Saturday, May 27, 2006

Should There be Any Debate?

According to The New York Times, the Bush Administration is weighing the possibility of holding direct talks with Iran over its nuclear issue. Judging from the Times account, most of the support for negotiations comes from current and former State Department officials. Secretary of State Condolezza Rice is said to have broached the subject with top aides, after recent discussions with European allies. Vice President Dick Cheney and Defense Secretary Donald Rumsfeld are said to oppose talks with Tehran.

For now, I'll cast my lot with Mr. Cheney and Mr. Rumsfeld. As we observed earlier this week, Iran has offered little proof that it will negotiate in good faith, and actually work toward a solution for the nuclear issue. On-going talks with the Europeans have produced nothing to date; ditto for negotiations with Moscow on a possible deal to move Iran's uranium enrichment efforts to a Russian facility. In fact, Iran's diplomatic strategy seems more aimed at creating the illusion of serious talks, aimed at buying time for its nuclear program.

European leaders and diplomats are said to be "anxious" for the U.S. to enter talks with Iran. And for obvious reasons. Not only would American participation add more weight and legitimacy to the process, it would also reduce prospects for U.S. military action, and demands for the Europeans to support the use of force. From their perspective, the process is paramount, even if prospects for a negotiated settlement are dim, at best.

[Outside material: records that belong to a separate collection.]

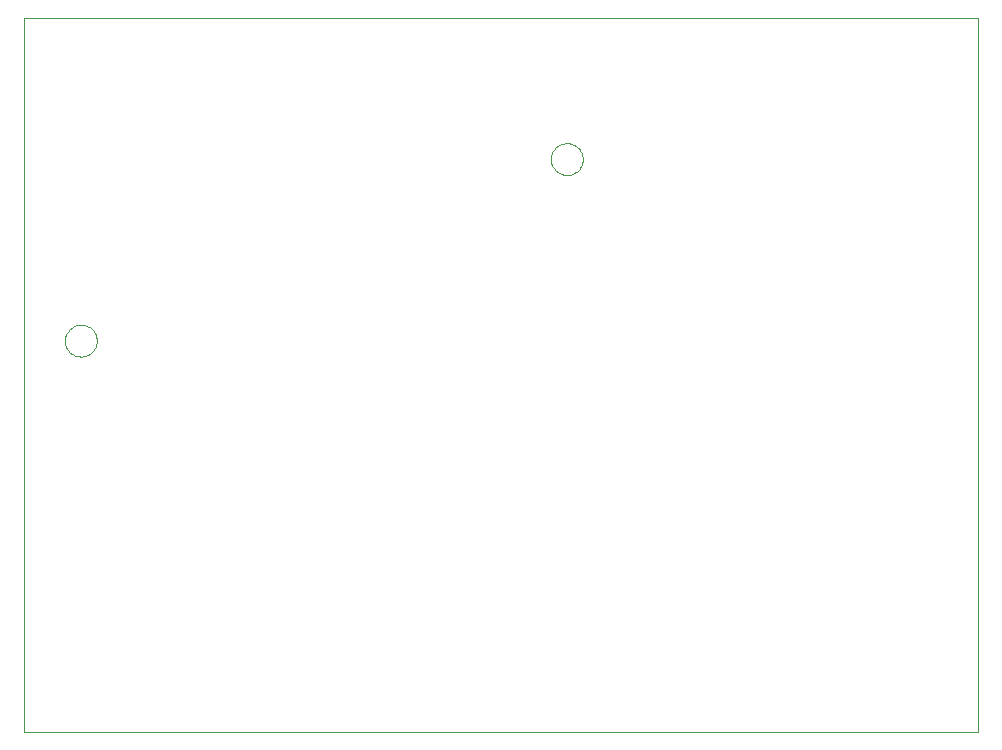
<source format=gbr>
G75*
G70*
%OFA0B0*%
%FSLAX24Y24*%
%IPPOS*%
%LPD*%
%AMOC8*
5,1,8,0,0,1.08239X$1,22.5*
%
%ADD10C,0.0000*%
D10*
X000650Y000750D02*
X000650Y024550D01*
X032450Y024550D01*
X032450Y000750D01*
X000650Y000750D01*
X002019Y013800D02*
X002021Y013846D01*
X002027Y013891D01*
X002037Y013936D01*
X002050Y013979D01*
X002067Y014022D01*
X002088Y014062D01*
X002112Y014101D01*
X002140Y014137D01*
X002171Y014171D01*
X002204Y014203D01*
X002240Y014231D01*
X002278Y014256D01*
X002318Y014278D01*
X002360Y014296D01*
X002403Y014310D01*
X002448Y014321D01*
X002493Y014328D01*
X002539Y014331D01*
X002584Y014330D01*
X002630Y014325D01*
X002675Y014316D01*
X002718Y014304D01*
X002761Y014287D01*
X002802Y014267D01*
X002841Y014244D01*
X002879Y014217D01*
X002913Y014187D01*
X002945Y014155D01*
X002974Y014119D01*
X003000Y014082D01*
X003023Y014042D01*
X003042Y014001D01*
X003057Y013958D01*
X003069Y013913D01*
X003077Y013868D01*
X003081Y013823D01*
X003081Y013777D01*
X003077Y013732D01*
X003069Y013687D01*
X003057Y013642D01*
X003042Y013599D01*
X003023Y013558D01*
X003000Y013518D01*
X002974Y013481D01*
X002945Y013445D01*
X002913Y013413D01*
X002879Y013383D01*
X002841Y013356D01*
X002802Y013333D01*
X002761Y013313D01*
X002718Y013296D01*
X002675Y013284D01*
X002630Y013275D01*
X002584Y013270D01*
X002539Y013269D01*
X002493Y013272D01*
X002448Y013279D01*
X002403Y013290D01*
X002360Y013304D01*
X002318Y013322D01*
X002278Y013344D01*
X002240Y013369D01*
X002204Y013397D01*
X002171Y013429D01*
X002140Y013463D01*
X002112Y013499D01*
X002088Y013538D01*
X002067Y013578D01*
X002050Y013621D01*
X002037Y013664D01*
X002027Y013709D01*
X002021Y013754D01*
X002019Y013800D01*
X018219Y019850D02*
X018221Y019896D01*
X018227Y019941D01*
X018237Y019986D01*
X018250Y020029D01*
X018267Y020072D01*
X018288Y020112D01*
X018312Y020151D01*
X018340Y020187D01*
X018371Y020221D01*
X018404Y020253D01*
X018440Y020281D01*
X018478Y020306D01*
X018518Y020328D01*
X018560Y020346D01*
X018603Y020360D01*
X018648Y020371D01*
X018693Y020378D01*
X018739Y020381D01*
X018784Y020380D01*
X018830Y020375D01*
X018875Y020366D01*
X018918Y020354D01*
X018961Y020337D01*
X019002Y020317D01*
X019041Y020294D01*
X019079Y020267D01*
X019113Y020237D01*
X019145Y020205D01*
X019174Y020169D01*
X019200Y020132D01*
X019223Y020092D01*
X019242Y020051D01*
X019257Y020008D01*
X019269Y019963D01*
X019277Y019918D01*
X019281Y019873D01*
X019281Y019827D01*
X019277Y019782D01*
X019269Y019737D01*
X019257Y019692D01*
X019242Y019649D01*
X019223Y019608D01*
X019200Y019568D01*
X019174Y019531D01*
X019145Y019495D01*
X019113Y019463D01*
X019079Y019433D01*
X019041Y019406D01*
X019002Y019383D01*
X018961Y019363D01*
X018918Y019346D01*
X018875Y019334D01*
X018830Y019325D01*
X018784Y019320D01*
X018739Y019319D01*
X018693Y019322D01*
X018648Y019329D01*
X018603Y019340D01*
X018560Y019354D01*
X018518Y019372D01*
X018478Y019394D01*
X018440Y019419D01*
X018404Y019447D01*
X018371Y019479D01*
X018340Y019513D01*
X018312Y019549D01*
X018288Y019588D01*
X018267Y019628D01*
X018250Y019671D01*
X018237Y019714D01*
X018227Y019759D01*
X018221Y019804D01*
X018219Y019850D01*
M02*

</source>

Serious talks with Tehran should be preceded by a set of conditions that are not negotiable. First, Iran agrees to end its nuclear development efforts. Secondly, all Iranian nuclear facilities are subject to no-notice inspections by the IAEA, U.S. and European teams for at least the next decade, and thirdly, critical facilities at Khondab, Esfahan and Natanz will be dismantled and detroyed, under the supervision of the international community. Such actions would prove that Iran is serious about nuclear talks. If such conditions are not met, then any prospective nuclear talks would be almost meaningless. Vice-President Cheney and Mr. Rumsfeld seem to understand that. It will be interesting to see if the State Department and the diplomacy crowd can absorb that lesson as well.


tomawesome said...

what I don't see anyone addressing is why does Iran have to stop their nuclear program (your first point)? why should they not have energy independence? U.S. keeps talking weapons and Iran keeps talking peaceful uses. OK, so nobody believes 'em -- just make your second point - IAEA inspections the primary point. same thing we did in Iraq (more or less). we don't have to start another war, just make sure they are being good world citizens. so what of it? and why are direct talks necessary? what's wrong with diplomatic back channels? getting nowhere? just talk to the court of world opinion a little more and insist on resuming inspections. can someone explain the problem with that?

Papa Ray said...

The problem with dealing with Iran's government is that they are decievers and none of them are going to deal in truth, they have said so in public, that they will decieve us. They have also said in public that they will destroy Israel and see the downfall of the United States...soon.

There is no talking or "dealing with" people like that.

Papa Ray
West Texas

sunguh5307 said...

What about the glaring contradiction of multilateralism vs unilateralism that direct talks between the US and Iran might entail? Someone said it far better than me, probably at realclearpolitics, but the fact remains- if we talk, then we become responsible (they won't be, since they're not us appears to be the default position). What if we have to go to war after that?

Everyone wants to blame us until they need us. Now they're trying to pass the buck since their impotent bribery has failed.

Words are cheap. Actions count. Modern conceptions of diplomacy, invested in bodies such as the UN, is found wanting on many counts.

Elam Bend said...

Personally, I don't have a problem iwth a nuclear Iran. It is just under the current regime that we must resist it.

As a real precondition, we should demand the return of our sovreign territory that was stolen in 1979, a.k.a. our embassy.

Epaminondas said...

As long as these people remain in power as they have been since 1979, given the consonance among their desires, given their stated national mission (since 1979), their stated immediate goals to accomplish that mission, I'd say we ought to do them the respect of taking them seriously.

They want a world without the great shaitan, and without Israel. They have said this for 27 years.

They are not us. Thoughts of deterrence, and that they don't want to committ national suicide are arrogant western 'everyone has our values' imposition of outcome on 'other'.

They are other. Take them seriously. They do not have our values.

Nothing will deter them from creating a bomb, and nothing will change their national mission.

Therefore the only thing which can stop a regional nuclear war, or certainly a huge regional is NO MULLAHS.